Tuesday 4 August 2020

IntroComp 2020 review: Navigatio (The Confession of the Second Man) by P. James Garrett


I don't think I've reviewed any IntroComp entries in my blog before this year (2020). IntroComp is feedback-focused. If I play an IntroComp 2020 game, have enough to say about it and feel that what I have to say is appropriate to share in public, I will review it here in my blog. Otherwise I'll share my feedback by the mandatory private mechanism that's invoked when you vote on an entry, and/or in notes in the Some Introcomp 2020 Reviews thread started over on intfiction.org. And I won't say anything about A Fool's Rescue because I helped test it. 

Navigatio (The Confession of the Second Man) is a parser-driven IntroComp 2020 entry from P. James Garrett. It's the first chapter of the prospective longer adventure and took me about twenty minutes to complete. I'm definitely keen to play more. Coincidentally, the game has some structural and content similarities to the last game I reviewed on IFDB, Napier's Cache.

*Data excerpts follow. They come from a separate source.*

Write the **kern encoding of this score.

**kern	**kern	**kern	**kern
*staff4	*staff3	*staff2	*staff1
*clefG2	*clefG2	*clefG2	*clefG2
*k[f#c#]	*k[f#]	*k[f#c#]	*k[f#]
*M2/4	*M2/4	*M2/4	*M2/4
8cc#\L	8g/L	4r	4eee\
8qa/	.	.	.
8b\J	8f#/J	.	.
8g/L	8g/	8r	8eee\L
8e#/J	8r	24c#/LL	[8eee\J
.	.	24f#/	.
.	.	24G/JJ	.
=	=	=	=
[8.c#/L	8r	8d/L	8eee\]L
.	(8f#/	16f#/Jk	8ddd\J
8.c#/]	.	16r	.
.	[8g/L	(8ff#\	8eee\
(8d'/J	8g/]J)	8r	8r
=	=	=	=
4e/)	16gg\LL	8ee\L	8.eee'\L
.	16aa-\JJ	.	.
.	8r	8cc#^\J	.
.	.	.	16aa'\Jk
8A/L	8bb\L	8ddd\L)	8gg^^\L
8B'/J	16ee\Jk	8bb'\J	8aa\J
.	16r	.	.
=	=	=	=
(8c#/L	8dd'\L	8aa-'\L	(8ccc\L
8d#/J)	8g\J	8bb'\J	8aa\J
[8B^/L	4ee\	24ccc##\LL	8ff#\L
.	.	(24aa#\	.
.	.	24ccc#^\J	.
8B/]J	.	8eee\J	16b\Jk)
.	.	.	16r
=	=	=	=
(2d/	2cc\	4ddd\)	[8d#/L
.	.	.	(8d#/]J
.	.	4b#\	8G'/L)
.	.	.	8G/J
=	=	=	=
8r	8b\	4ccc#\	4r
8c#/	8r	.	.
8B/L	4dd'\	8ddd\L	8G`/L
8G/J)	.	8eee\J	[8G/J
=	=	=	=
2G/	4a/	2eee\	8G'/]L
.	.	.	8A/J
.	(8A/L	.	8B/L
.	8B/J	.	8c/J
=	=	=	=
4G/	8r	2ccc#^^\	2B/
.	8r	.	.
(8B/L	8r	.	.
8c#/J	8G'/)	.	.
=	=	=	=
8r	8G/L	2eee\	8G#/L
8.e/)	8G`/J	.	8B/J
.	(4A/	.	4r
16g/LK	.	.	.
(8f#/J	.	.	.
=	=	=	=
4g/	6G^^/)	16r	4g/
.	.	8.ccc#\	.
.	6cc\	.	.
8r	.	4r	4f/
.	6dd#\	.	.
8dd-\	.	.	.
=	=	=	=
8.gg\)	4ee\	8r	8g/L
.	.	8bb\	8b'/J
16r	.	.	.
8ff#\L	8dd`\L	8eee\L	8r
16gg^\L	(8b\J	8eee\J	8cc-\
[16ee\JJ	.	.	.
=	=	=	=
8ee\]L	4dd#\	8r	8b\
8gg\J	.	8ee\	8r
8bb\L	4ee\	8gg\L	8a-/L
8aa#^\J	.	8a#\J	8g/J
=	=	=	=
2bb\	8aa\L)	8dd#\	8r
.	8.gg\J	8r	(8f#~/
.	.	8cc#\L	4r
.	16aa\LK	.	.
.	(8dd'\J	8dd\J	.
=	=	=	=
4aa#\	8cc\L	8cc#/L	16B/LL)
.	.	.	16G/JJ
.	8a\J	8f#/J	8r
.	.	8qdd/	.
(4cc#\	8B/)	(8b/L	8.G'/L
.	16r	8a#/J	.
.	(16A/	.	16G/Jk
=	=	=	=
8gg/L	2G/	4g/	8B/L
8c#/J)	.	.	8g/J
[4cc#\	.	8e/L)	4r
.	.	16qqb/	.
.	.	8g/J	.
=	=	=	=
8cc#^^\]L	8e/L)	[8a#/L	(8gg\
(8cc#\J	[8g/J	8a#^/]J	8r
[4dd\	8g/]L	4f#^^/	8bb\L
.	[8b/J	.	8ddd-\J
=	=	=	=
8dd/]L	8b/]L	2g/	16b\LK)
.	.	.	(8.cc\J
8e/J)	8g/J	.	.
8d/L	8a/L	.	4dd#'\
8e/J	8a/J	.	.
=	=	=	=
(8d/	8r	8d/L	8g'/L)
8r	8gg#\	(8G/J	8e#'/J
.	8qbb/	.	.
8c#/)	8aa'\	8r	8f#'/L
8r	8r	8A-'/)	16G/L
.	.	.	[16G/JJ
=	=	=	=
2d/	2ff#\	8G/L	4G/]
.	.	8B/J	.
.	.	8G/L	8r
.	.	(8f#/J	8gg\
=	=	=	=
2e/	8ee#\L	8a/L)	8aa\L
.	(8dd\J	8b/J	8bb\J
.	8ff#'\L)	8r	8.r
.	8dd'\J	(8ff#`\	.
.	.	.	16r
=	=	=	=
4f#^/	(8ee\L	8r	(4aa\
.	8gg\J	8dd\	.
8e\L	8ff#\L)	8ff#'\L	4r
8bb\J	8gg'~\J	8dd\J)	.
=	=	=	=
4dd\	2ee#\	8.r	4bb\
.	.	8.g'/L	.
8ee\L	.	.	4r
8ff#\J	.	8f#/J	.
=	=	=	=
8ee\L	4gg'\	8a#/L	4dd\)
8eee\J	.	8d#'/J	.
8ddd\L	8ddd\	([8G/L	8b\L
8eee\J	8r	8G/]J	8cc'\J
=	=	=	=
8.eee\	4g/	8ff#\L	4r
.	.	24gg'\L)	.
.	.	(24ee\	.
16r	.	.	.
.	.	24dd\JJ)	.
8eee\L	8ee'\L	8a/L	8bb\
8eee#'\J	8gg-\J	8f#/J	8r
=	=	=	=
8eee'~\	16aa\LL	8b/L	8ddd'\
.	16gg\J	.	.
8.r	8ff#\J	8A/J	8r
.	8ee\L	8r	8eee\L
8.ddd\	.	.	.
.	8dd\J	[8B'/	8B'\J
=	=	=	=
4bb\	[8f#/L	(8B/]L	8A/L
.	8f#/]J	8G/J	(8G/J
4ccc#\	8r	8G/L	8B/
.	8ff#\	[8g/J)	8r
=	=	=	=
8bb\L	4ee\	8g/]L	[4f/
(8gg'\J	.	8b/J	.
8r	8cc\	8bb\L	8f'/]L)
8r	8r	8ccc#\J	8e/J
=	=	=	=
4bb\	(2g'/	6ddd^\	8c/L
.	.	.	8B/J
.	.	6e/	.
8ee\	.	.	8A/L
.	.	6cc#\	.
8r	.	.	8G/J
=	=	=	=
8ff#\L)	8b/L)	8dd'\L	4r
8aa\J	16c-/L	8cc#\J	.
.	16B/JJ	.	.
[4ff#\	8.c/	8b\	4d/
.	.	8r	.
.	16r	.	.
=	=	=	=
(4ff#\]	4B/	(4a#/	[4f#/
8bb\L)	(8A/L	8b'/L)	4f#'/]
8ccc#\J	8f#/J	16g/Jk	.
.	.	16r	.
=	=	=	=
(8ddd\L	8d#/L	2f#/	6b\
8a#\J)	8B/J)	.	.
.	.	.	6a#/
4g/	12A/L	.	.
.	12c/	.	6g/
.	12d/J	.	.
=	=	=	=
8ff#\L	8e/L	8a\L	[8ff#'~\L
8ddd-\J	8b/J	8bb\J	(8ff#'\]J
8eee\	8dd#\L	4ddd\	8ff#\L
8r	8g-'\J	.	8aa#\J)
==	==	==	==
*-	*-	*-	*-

The PC in Navigatio is a monk's assistant at a monastery in the middle ages. The prologue about his rough upbringing and how he got to where he is is catchy and confidently delivered, even if there was one element of it I didn't quite understand. Then comes the first prose of the game proper –

Frozen Northern Bank

It is the third of a series of strange mornings. Lauds was late, but time has been misbehaving. So have the monks of this community.

– which I really like. It conveys a lot, moving through levels of awareness and connecting ideas quickly.

In the vein of 'assistant' games, the PC is tasked with fetching news and objects, communicating between different NPCs and solving environmental puzzles that get in the way of his goals. The monastery environment is compelling, and apparently the product of some research, sporting religious and manuscript-making details that evoke time and place. The implementation of the physical details is light, and probably the area of the game I'd most like to see beefed up in a later release.

The puzzles in this intro are simple and well-cued. I also nabbed some items that I expect will be of use in a subsequent chapter. The transition to chapter two has several elements that are hooky, including the continuation of a mystery thread set up in the first chapter and a suggestion that the metaphysical nature of the world might change as the game continues. I'm keen to see more either way. Some typos aside, Navigatio is well-written and well-directed, with a strong sense of place (including a few random environmental elements for flavour) and effective characterisation between the PC and his mentor. I would like to see stronger implementation of the environment in an expanded version, mostly so that the game would have a means of elaborating on its world's interesting details.